# Water sprite dying ??? Could it actually be [photos]



## taybelZ (Dec 5, 2004)

Ok some tank stats first:

4x2x2 tank
(120 gallon)
Lights 4 x 36watt t8 fluros.

Running pressurised co2 at the moment, with dupla plant 24 fertilziser daily.
(ph 7, kh >? , gh >?)

I've got some water sprite aka Ceratopteris thalictroides, and it grows quite fast have had it for only 7 days but has grown substaintually.

Only problem is, the new leaves seem to darken off? or get attacked by algae? I have some algae (brown i think) on the gravel.

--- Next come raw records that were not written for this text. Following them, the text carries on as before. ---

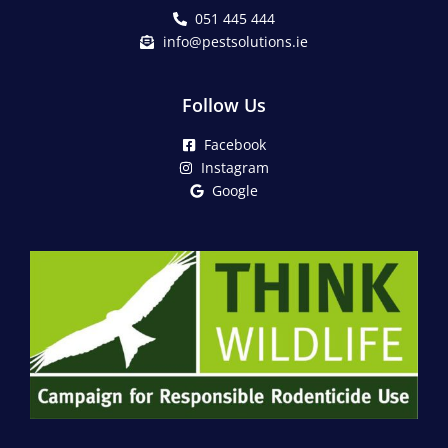
051 445 444
info@pestsolutions.ie
Follow Us
Facebook
Instagram
Google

Anyway, could someone please look at the photos and suggest what could be wrong... this is my first planted tank and i still have a lot to learn. I'm getting my test kits in a couple of days, so please don't scowl me for not giving other specs.

Dave


----------



## yildirim (Nov 25, 2004)

Hi,

My first suggestion would be insufficient light and second macro defficiency (most probably K).


----------



## taybelZ (Dec 5, 2004)

hmm... i'm thinking some kinda defficiency too. Getting a bottle of seachem flourish in a couple of days.

lights are 160watts 6500k (over 120gallon) ~ 1.5wpg. [factor in gravel, wood etc]


----------



## Bert H (Mar 2, 2004)

> Getting a bottle of seachem flourish in a couple of days.


Flourish will provide micros, not macros. How do you dose the macros, ie, NO3, PO4, K?


----------